Written by This Hour Has 22 Minutes scribe Ed Kay and directed by Sean Scott, the cg animated special can be subdivided into 10 two-minute shorts, says Comeau.
‘The thing we are trying to do is really cool,’ says Comeau. ‘Even though it has a positive message, it isn’t preachy in any way and children will get into that because, first and foremost, it is a very cool thing to watch.’
Other projects in the works at Collideascope include a situation comedy titled North of Northwood. Kay is attached to write the series with Judy Klassan. It is tentatively budgeted at $70,000 per episode and set to air on ctv’s Comedy Network.
Says Comeau of the series: ‘It’s sort of a low-fi trailer-trash situation comedy with no redeeming social or cultural value whatsoever.’ Of the casting, he jokes: ‘We’ll probably be using the genuine product.’
There is another project in the works for ctv, a documentary about laughter under the working title The Heart of Laughter. Kay, once again, is writing, reportedly working on the first draft at present.
Comeau cites Telefilm Canada, the Nova Scotia Film Development Corporation and ctv as helping through the development stages.

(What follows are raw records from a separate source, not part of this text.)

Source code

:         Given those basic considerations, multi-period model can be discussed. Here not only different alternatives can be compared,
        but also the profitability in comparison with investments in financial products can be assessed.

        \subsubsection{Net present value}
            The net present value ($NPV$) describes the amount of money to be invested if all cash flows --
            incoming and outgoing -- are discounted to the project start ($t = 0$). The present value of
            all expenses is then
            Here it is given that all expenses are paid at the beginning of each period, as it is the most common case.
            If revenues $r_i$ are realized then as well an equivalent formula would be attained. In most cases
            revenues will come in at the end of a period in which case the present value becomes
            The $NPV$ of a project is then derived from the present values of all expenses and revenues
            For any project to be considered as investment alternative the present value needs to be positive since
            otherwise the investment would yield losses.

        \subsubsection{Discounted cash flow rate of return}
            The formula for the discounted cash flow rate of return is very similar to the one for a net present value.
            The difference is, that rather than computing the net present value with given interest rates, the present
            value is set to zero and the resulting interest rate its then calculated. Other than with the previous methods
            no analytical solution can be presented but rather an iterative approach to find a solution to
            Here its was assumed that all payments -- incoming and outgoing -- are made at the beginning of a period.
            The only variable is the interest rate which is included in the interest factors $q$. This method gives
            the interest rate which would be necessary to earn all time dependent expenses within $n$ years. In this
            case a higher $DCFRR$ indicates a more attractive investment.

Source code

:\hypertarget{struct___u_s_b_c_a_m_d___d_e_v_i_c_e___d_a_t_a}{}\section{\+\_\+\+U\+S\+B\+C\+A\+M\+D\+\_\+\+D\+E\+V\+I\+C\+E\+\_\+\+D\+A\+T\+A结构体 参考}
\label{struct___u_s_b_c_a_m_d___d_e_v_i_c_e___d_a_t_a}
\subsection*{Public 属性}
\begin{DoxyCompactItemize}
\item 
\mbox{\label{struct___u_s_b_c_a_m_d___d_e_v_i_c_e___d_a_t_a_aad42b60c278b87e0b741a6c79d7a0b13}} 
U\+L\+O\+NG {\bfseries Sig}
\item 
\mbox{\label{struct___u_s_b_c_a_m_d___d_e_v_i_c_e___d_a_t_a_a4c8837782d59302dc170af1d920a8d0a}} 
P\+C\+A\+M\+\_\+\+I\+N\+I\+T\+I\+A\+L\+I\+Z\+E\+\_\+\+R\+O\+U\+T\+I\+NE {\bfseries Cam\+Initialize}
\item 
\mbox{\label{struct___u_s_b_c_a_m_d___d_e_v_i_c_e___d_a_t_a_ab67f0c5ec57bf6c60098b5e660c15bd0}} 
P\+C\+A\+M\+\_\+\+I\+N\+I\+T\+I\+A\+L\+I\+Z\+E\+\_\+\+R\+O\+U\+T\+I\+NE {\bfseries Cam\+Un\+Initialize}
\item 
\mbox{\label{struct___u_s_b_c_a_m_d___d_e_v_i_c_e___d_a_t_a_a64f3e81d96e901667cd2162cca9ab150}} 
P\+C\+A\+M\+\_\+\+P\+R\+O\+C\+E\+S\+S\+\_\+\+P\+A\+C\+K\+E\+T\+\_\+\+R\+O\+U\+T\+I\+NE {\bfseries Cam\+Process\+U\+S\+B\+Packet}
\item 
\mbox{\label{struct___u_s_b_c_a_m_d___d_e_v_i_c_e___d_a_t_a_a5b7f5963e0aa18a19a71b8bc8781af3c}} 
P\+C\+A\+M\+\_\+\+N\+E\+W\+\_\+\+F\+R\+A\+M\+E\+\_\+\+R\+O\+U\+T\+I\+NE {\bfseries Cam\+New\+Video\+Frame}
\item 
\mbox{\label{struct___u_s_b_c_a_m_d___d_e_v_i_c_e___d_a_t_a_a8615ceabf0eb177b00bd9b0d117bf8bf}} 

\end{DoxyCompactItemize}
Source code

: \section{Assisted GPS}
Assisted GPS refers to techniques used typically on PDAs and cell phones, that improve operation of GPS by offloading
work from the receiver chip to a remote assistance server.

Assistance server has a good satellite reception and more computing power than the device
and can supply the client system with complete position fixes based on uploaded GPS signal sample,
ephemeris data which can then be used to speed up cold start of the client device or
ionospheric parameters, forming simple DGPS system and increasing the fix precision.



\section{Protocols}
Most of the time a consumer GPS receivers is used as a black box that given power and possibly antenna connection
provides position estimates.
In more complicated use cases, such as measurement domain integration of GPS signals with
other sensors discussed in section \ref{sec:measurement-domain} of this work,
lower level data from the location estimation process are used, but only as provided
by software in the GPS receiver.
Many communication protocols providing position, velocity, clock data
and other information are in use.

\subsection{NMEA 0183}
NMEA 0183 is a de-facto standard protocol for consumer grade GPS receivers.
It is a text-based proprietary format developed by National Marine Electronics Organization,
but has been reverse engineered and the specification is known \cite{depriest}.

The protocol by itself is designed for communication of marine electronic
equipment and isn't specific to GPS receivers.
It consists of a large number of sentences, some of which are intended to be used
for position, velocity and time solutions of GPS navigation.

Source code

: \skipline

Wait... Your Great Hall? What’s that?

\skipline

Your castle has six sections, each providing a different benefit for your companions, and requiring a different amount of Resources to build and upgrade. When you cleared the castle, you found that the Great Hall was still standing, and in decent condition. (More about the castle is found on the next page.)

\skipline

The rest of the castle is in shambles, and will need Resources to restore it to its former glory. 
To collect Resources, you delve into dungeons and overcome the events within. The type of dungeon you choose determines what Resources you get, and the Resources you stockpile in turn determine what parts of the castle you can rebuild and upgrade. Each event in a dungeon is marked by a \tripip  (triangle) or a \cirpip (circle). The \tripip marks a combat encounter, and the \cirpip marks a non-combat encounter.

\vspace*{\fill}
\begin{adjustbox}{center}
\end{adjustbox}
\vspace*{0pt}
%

*Crafty cows and Radical Sheep
On the heels of the recent nation-wide opening of the imX communications-produced, Stephen Reynolds-helmed feature The Divine Ryans, Cheryl Wagner has joined imX as a creative producer. She is set to produce for the children’s series Crafty Cow, which is still in its development stages. Wagner has worked in children’s programming for many years, recently at Toronto’s Radical Sheep Productions, and has been behind kid-focused hits such as Big Comfy Couch, Panda Bear Daycare and Ruffus the Dog.